All die Unmengen von zeitgenössischen Quellen gesichtet und in eine große Geschichtserzählung über 1812 gegossen zu haben ist eine gewaltige Leistung. Das Ergebnis ist eine monumentale Geschichtserzählung. Der Vergleich zu Tolstois Krieg und Frieden liegt nahe. Aber anders als bei Tolstoi, für den die Geschichte nur literarische Vorlage für ein Kunstwerk ist, das seinen eigenen Gesetzen folgt, anders als bei didaktischen Geschichtserzählungen, bei denen sich auch Fakten und Fiktion um der besseren Eindringlichkeit willen vermengen, ist dieses Werk weitestgehend aus den Quellen geschöpft, also keine fiktionalen Elemente, kein fiktionaler Dialog, sondern nur - und da ist die Hauptleistung zu sehen: ein geschicktes Arrangement der einzelnen Berichte zu einem großen Ganzen mit einem ungeheuren Detailreichtum in jeder Hinsicht. So wird z. B. dem Leser, um begreifen zu können, wie bei Borodino die Schlacht wütet, genau erzählt, wie Kanonenkugeln, Granaten und Kartätschen die Soldaten von der technischen Seite her sehr unterschiedlich physisch zerfetzen.
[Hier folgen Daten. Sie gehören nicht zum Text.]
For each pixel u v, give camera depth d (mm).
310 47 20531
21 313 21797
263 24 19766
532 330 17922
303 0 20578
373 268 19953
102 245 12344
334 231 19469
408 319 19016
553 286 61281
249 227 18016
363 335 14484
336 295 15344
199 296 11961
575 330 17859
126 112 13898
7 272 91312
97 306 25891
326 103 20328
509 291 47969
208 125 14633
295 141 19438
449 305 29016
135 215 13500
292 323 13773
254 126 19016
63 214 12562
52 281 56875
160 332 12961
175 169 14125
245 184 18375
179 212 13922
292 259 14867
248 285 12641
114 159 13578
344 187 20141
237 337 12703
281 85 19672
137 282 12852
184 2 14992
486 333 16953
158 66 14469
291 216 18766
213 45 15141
Mut und Habgier, Leid und Leidenschaft, Unfähigkeit und Hybris auf allen Seiten, das wird nicht nur erzählt, sondern darüber hinaus noch eindringlich bebildert - nicht mit den üblichen Wiedergaben der Historiengemälde aus napoleonischer Zeit, sondern mit einer beachtlichen Anzahl (60!) von dahin geworfenen Strichzeichnungen aus der Feder der Beteiligten. Auch wegen dieser Bilder wird die Darstellung ungemein packend und geradezu "schaurig-schön", was bekanntlich eine ästhetische Kategorie ist, derer sich der Autor ausgiebig befleißigt. Vielleicht auch deshalb wird so mancher Leser - darunter gewiss auch so mancher Fachhistoriker - das Buch solange nicht aus der Hand legen, bis er es zu Ende gelesen hat. Allerdings ist es nichts für zart besaitete Leser.
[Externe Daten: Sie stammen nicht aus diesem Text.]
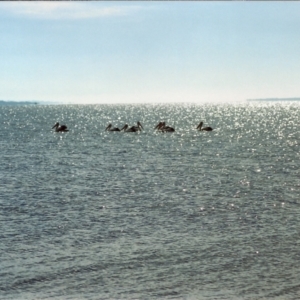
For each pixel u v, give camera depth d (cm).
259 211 3344
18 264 2355
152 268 2302
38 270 2281
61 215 3247
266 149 7419
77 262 2377
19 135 10550
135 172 5197
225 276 2209
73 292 2064
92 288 2100
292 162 5909
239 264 2342
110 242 2669
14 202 3653
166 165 5747
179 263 2359
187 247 2580
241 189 4169
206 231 2864
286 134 10400
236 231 2859
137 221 3091
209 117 19800
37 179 4738
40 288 2102
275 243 2634
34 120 17588
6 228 2934
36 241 2689
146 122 16175
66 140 9269
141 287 2103
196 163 5906
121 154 6912
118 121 16938
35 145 8300
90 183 4500
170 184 4434
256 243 2639
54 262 2375
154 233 2828
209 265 2331
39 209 3422
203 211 3353
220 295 2025
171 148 7694
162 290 2077
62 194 3966
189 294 2036
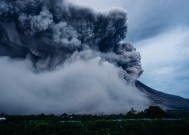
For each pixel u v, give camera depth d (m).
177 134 39.16
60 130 45.91
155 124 44.38
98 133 42.84
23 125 51.59
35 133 45.41
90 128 46.75
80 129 46.25
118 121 51.81
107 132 42.09
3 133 46.44
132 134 39.91
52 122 54.28
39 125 47.97
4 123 58.03
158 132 39.81
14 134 45.09
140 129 41.72
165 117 64.75
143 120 50.88
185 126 40.62
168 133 39.19
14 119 70.06
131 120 52.91
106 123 48.66
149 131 40.34
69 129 46.06
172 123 43.75
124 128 43.84
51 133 44.47
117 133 41.06
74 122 53.53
Bemerkenswert und bei dem Zuschnitt eines solchen Werkes nicht unbedingt zu erwarten: Ein grober Forschungsüberblick über 1812, über die unterschiedlichen Interpretationen und über die ebenso diffizile wie monströse Quellenlage, leiten das Werk ein. Und wenn die Geschichtswissenschaft aufgrund divergenter Quellen und Lehrmeinungen zu kontroversen Ergebnissen kommt (oder zu gar keinen) wie z. B. zur Frage, warum brannte Moskau eigentlich und wie viele Einwohner befanden sich denn noch im besetzten Moskau, so kommen die unterschiedlichen Auffassungen zu Wort in Form von nacheinander wiedergegebenen Berichten der Zeitgenossen mit unterschiedlichem Inhalt und unterschiedlichen Wertungen. Dabei werden alle Berichte - manchmal mit sehr globalen - Anmerkungen unterfüttert, die sich auf Quellennachweise und auch auf Sekundärliteratur beziehen. Auch wenn Zamoyski nicht den Anspruch hat, alle Fragen, schon gar nicht alle wissenschaftliche Fragen erschöpfend zu beantworten, so hat das Buch es wissenschaftlich in sich, auch wenn es der Leser nicht sofort bemerkt.
Der Leser - und damit sind wir beim Adressaten - ist die nicht unbeträchtliche Zahl der an Geschichte Interessierten, und nicht der Historiker vom Fach. Aber selbst ein Napoleonkenner wird Zamoyskis 1812 ebenfalls mit Vergnügen und Gewinn lesen, auch wenn für ihn das Buch keine neuen wissenschaftlichen Erkenntnisse enthält. Allein durch die Lektüre gewinnt 1812 für jeden an eindringlicher Anschaulichkeit.
Fazit: Adam Zamoyskis 1812 ist eine aus Quellen geschöpfte, monumentale Geschichts-"Erzählung" aus der Sicht aller Beteiligten - von oben und vor allem von unten - mit einem ungemein großen Facetten- und Perspektivenreichtum. Es steht in durchaus gewollter Konkurrenz zu Tolstois Krieg und Frieden, allerdings ohne literarisch-fiktionale Elemente. Jeder, der sich auf dieses spannend geschriebene und hervorragend komponierte Werk einlässt wird es mit Vergnügen und einem Gewinn an historischer Anschaulichkeit lesen. Und wieder einmal geschrieben, wie so manch anderes viel gelesenes historisches Werk - von einem freien Autor.